Best Free MOOCs In Business In May

You Can Innovate: User Innovation & Entrepreneurship

School: MIT

Platform: edX

Registration Link:  REGISTER HERE

Start Date: May 2, 2017 (6 Weeks Long)

Workload: 6 Hours Per Week

Instructors: Eric von Hippel and Erdin Beshimov

Credentials:  von Hipple is a professor of technological innovation at the MIT Sloan School of Management (along with teaching in the school’s engineering systems division). A Ph.D. from Carnegie-Mellon University, von HIpple’s research focuses on the “nature and economics of distributed and open innovation.” His work is also geared towards developing “practical methods that individuals, open user communities, and firms can apply to improve their product and service development processes.” Best known for writing Democratizing Innovation, von Hipple is a distinguished researcher who has served on the editorial and advisory boards of many leading journals, including Research Policy, Organizational Science, and the Internal Journal of Entrepreneurship Education. In 2013, he received the Humboldt Foundation Research Prize.

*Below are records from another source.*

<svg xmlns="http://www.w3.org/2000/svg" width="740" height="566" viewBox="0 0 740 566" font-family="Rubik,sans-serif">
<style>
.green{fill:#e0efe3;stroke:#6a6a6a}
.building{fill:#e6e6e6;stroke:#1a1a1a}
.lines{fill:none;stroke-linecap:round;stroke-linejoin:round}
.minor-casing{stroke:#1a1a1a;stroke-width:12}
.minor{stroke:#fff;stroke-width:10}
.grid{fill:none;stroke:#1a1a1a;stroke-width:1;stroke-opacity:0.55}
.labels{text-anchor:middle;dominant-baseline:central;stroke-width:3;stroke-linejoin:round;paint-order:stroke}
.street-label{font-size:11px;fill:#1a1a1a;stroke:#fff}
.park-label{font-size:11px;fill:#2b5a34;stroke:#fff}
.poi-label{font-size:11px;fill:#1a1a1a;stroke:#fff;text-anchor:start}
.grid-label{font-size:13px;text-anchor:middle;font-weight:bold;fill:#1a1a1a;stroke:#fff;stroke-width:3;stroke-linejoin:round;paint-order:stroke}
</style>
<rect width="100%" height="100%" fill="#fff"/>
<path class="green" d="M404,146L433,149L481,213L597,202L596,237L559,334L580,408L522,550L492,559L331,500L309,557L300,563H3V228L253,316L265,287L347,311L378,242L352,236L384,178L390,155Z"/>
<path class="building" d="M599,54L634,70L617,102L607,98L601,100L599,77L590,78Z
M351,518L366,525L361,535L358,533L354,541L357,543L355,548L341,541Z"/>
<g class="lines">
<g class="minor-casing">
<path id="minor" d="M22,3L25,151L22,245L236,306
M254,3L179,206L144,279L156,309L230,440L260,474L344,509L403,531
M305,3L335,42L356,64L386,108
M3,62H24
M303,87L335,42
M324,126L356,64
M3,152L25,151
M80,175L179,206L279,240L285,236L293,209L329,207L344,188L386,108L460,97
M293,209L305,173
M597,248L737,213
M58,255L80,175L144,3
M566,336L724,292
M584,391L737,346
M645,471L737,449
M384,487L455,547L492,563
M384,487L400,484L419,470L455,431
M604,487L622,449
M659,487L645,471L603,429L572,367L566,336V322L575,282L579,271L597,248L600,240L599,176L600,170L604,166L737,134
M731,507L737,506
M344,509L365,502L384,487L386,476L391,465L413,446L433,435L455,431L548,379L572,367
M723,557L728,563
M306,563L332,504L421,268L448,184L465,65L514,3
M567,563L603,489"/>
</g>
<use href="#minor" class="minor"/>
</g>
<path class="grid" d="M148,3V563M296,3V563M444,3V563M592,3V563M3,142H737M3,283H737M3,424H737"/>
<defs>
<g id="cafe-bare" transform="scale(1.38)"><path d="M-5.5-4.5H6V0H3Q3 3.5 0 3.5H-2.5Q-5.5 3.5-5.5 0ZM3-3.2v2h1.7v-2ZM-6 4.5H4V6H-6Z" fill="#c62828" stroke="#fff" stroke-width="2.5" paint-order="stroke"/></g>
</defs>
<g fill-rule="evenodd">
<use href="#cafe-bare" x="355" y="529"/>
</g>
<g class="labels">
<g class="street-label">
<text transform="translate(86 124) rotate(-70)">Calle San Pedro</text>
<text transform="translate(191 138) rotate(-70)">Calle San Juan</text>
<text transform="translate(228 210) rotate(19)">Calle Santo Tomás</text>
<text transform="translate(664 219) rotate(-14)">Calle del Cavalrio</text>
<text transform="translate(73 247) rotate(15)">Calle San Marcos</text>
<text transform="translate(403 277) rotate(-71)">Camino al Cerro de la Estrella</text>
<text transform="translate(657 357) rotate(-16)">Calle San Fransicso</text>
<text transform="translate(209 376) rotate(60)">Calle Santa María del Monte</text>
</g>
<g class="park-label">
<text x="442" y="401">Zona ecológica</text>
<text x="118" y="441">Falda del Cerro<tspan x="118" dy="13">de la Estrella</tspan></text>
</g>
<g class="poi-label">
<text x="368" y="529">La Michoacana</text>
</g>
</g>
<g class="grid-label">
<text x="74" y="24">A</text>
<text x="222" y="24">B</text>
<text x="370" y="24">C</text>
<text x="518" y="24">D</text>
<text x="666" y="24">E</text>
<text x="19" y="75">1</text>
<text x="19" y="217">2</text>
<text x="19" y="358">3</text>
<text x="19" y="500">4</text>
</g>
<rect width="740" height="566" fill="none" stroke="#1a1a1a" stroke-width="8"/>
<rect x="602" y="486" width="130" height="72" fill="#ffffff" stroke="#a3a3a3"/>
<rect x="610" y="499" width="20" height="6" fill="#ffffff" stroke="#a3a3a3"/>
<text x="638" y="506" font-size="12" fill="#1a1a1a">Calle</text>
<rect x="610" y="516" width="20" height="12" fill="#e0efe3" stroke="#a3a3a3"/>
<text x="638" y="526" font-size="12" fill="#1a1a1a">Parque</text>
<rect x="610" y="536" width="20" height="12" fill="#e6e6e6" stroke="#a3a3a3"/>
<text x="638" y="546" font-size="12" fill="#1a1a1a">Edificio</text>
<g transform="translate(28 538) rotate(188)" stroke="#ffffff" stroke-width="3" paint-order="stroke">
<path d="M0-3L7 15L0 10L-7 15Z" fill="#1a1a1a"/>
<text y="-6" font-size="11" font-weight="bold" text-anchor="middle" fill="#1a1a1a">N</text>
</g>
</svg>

An entrepreneur and an academic, Professor Beshimov is the co-founder of the MIT Global Entrepreneurship Boot Camps, the source for this online course. Armed with an MBA from MIT, Beshimov entered academia after co-founding Ubiquitous Energy and serving as the principal at Flagship Ventures. As a student, he also launched the MIT Entrepreneurship Review.

Graded: Students can purchase a verified certificate for $500.

Description: The big idea. The breakthrough. Divine inspiration. It goes by many times. Think of it as the entrepreneurial holy grail, that epiphany that ultimately topples business models and disrupts entire industries. Think Netflix, Uber, Amazon, and Airbnb. Of course, those ideas don’t just pop up and take life. Instead, they stem from a mixture of blending, testing, failing, and re-calibrating. So where do you even start? Think dissatisfaction…with cost, features, scale, or delivery. In sum, ideas — and innovation — ultimately begins with seeking an alternative to the status quo. It takes wings when you find a like-minded community with the passion and technical know-how to take it to the next level…a community like MIT.

In this course, students will explore innovation through following: “the distinctions between, user and producer innovation; co-forming of need and the solution; fundamental business concepts such as sticky information and low-cost innovation niche; the role of the principal/agent problem in innovation; and the key pathways for diffusion of innovation.” The course is also treated as preparation for the MIT Global Entrepreneurship Bootcamp, where teams build and launch companies over a five day period.